Mobile breakthrough: In a groundbreaking achievement, MiniCPM-Llama3-V 2.5 integrates NPU (Neural Processing Unit) and CPU acceleration frameworks, enabling comprehensive system-level acceleration for multimodal large models on mobile devices. This enhancement results in an astounding 150-fold increase in speed.

Multilingual proficiency: With support for over 30 languages, including not only Chinese and English but also popular languages like French, German, Spanish, and more, the model covers a wide linguistic spectrum, encompassing countries along the Belt and Road initiative. Notably, on the esteemed evaluation platform OpenCompass, Modelbest’s MiniCPM-Llama3-V2.5 outperforms the multimodal powerhouses GPT-4V and Gemini Pro in overall performance, solidifying its position as the most formidable on-device model available today.

Following its open-source release in the international community, Thomas Wolf, the co-founder of Hugging Face, promptly acknowledged this development in a post, remarking, “China has presented a series of astounding technical reports and open-source models, such as DeepSeek, MiniCPM, UltraFeedback… Their data and experimental results are openly shared, a level of transparent knowledge-sharing that has been missing in recent Western tech model releases.”
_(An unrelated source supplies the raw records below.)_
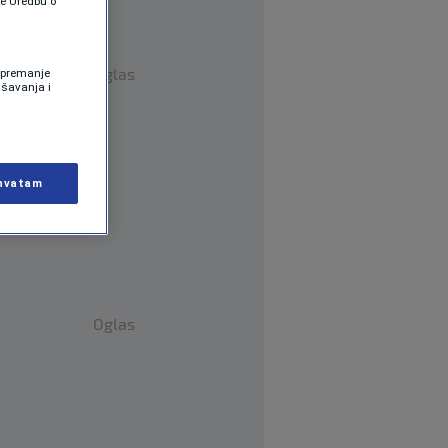
te Uredbu o
Oglas
 Spremanje
ašavanja i
hvatam
Oglas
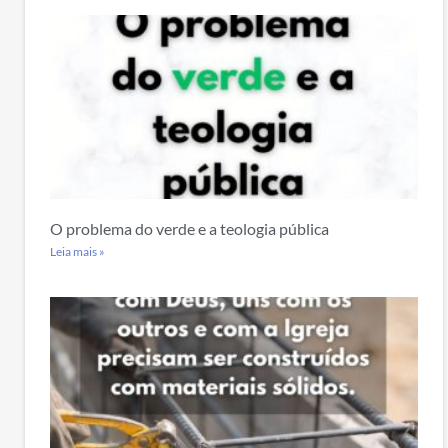
O problema do verde e a teologia pública
Leia mais »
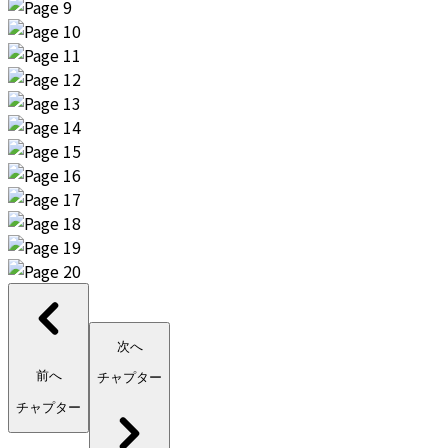
次へ
前へ
チャプター
チャプター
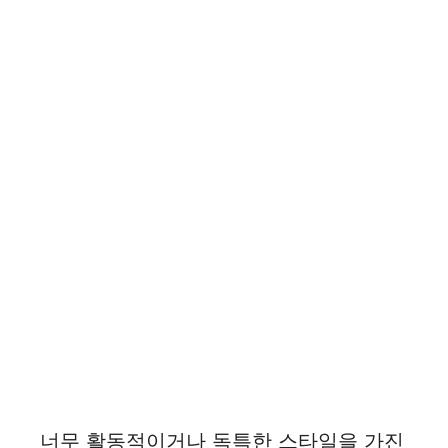
너무 활동적이거나 독특한 스타일을 가진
The smaller parameter size of models like MiniCPM brings forth numerous advantages. Firstly, it allows China to overcome the challenge of a relative shortage of advanced AI chips. Secondly, these compact models can be deployed in devices and robots operating in remote areas with limited or no internet access. Presently, most devices powered by large language models (LLMs) require a constant connection to access LLMs deployed on the cloud through APIs. However, with models like MiniCPM, robots operating in jungles or underwater environments can rely on their built-in LLMs, independent of external connectivity. This breakthrough opens up new possibilities for deploying AI capabilities in challenging and resource-constrained settings.

Furthermore, the case of MiniCPM-Llama3-V2.5 provides a valuable lesson on the significance of international cooperation. As implied by its name, the model is built upon the open-source Llama3 from Meta, serving as its foundational model. While the open-source movement strives to narrow the technology gap between nations and social classes, there are those who seek to widen it. Vinod Khosla, one of the early investors in OpenAI, has raised concerns about sharing LLMs with China. However, no one has responded to this concern better than the AI luminary Yann LeCun: AI is not a weapon.